In the Samannnaphala Sutta, the Buddha is questioned about reincarnation beliefs by a reincarnation believer and the Buddha gives him answers from within that framework. The Buddha is not teachings Buddhadhamma. DN16 is a big sutta. If you are going to cite something, then cite it.

Your assessment notwithstanding, all the mythological passages I cited are from the Nikayas, and are thus canonical. However flowery they may be, no Buddhist school considers them "the work of poets, disciples and outsiders". They may be in "the Canon", but that does not make them the Buddha's teachings. The reference to "poets, disciples, and outsiders is part of the Buddha's admonishment to listen to the words of the Buddha.

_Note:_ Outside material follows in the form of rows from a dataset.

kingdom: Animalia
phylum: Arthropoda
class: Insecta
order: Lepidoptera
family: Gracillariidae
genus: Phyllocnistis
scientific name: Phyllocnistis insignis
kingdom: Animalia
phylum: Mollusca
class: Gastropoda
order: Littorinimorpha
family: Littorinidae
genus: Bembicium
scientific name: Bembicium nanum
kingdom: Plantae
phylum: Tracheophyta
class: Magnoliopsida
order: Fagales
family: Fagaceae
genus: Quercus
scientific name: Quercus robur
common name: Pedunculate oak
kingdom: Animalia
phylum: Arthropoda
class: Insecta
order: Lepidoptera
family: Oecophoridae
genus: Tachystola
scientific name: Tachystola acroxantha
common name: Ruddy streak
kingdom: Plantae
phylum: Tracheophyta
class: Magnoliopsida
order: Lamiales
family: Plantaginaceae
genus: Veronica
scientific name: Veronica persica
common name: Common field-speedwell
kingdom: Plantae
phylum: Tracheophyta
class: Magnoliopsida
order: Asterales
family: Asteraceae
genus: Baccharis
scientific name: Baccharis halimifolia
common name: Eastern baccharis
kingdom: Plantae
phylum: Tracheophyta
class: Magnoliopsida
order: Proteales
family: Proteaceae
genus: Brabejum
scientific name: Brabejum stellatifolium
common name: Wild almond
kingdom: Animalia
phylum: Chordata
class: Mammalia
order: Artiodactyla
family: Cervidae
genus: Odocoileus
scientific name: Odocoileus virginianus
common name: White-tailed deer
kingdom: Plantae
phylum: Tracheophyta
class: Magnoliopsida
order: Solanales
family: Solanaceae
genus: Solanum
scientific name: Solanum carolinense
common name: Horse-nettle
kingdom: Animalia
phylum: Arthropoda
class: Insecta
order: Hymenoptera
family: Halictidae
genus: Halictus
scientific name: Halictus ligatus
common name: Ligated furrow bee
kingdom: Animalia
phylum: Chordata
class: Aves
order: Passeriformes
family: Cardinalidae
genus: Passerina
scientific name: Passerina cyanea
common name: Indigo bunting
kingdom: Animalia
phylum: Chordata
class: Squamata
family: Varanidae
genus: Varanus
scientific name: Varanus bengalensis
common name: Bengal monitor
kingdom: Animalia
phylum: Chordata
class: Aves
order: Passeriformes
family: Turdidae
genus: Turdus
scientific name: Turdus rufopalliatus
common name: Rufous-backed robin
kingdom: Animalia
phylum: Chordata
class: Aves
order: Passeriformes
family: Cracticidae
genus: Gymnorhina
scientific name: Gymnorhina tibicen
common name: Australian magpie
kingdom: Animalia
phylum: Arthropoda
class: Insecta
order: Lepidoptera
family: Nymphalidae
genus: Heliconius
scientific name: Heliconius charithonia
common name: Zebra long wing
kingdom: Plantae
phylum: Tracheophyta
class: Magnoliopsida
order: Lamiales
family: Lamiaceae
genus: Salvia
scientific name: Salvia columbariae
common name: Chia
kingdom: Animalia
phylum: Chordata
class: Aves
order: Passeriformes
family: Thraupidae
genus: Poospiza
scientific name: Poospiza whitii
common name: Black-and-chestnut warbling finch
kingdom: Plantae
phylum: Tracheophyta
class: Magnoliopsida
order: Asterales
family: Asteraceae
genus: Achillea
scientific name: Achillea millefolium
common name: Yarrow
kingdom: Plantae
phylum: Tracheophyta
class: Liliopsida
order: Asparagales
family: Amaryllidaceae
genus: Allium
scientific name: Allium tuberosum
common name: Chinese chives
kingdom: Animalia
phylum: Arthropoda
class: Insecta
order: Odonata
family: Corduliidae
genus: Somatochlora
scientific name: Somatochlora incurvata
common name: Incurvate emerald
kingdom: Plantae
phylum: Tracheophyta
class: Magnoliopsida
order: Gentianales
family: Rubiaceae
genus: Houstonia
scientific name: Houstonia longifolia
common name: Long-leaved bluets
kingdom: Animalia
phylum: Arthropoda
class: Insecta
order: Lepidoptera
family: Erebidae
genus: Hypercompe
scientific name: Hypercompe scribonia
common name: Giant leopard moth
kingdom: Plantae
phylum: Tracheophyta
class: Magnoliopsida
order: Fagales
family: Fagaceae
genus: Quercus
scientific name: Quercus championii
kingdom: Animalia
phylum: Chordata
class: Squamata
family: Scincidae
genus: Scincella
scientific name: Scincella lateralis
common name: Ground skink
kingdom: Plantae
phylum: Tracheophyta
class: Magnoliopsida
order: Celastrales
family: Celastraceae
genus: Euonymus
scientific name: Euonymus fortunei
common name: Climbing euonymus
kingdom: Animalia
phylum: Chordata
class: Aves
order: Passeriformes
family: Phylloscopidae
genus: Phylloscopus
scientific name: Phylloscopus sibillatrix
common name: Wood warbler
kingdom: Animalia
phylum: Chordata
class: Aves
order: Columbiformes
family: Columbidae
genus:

The Buddha I meet in the suttas presented his teachings in rational/empirical terms, but was ready and willing to frame them in religious/transcendental ones as well, depending on the point he sought to convey and the capabilities of his audience. The Buddha's teachings were rational and empirical.
And he could frame them to make sense to a superstitious person, yes. That does not make his teachings superstitious or superstition-based.

Moreover, all schools of Buddhism, not just the Mahasamghikas and the later Mahayanists, accept the religious side to some extent. Mahayana may have taken it the farthest but it is present in Theravada as well. Argumentum ad Populum. You may say "all schools", and you would have to mean "Theravada, mahayana, and the tibetan religions" for that to be correct by any stretch. Plenty of sects and practitioners reject the superstitions, and rightly so. And the majority of the Theravada sects are steeped in so-called abhidhamma, which is of course superstition-based convolution that the Buddha did not teach, as well. The bottom line is that your claim that each of the major "schools" "accept" superstitions does not make them intrinsic to the Buddha's soteriology.

And indeed it is present in the suttas, as I have shown. And as I have shown, that does not make the superstitions the Buddha discussed intrinsic to his teachings, to his own soteriology. I have to discuss and dismantle your superstitions all the time here in order to get the point across, but that doesn't mean I believe them or endorse them. Same with the Buddha.



What Buddhists living today, in the scientific era, should make of this is a different question. They should make of the Buddha's teachings exactly what they are, rather than wallowing in superstitions the Buddha himself was trying to counter.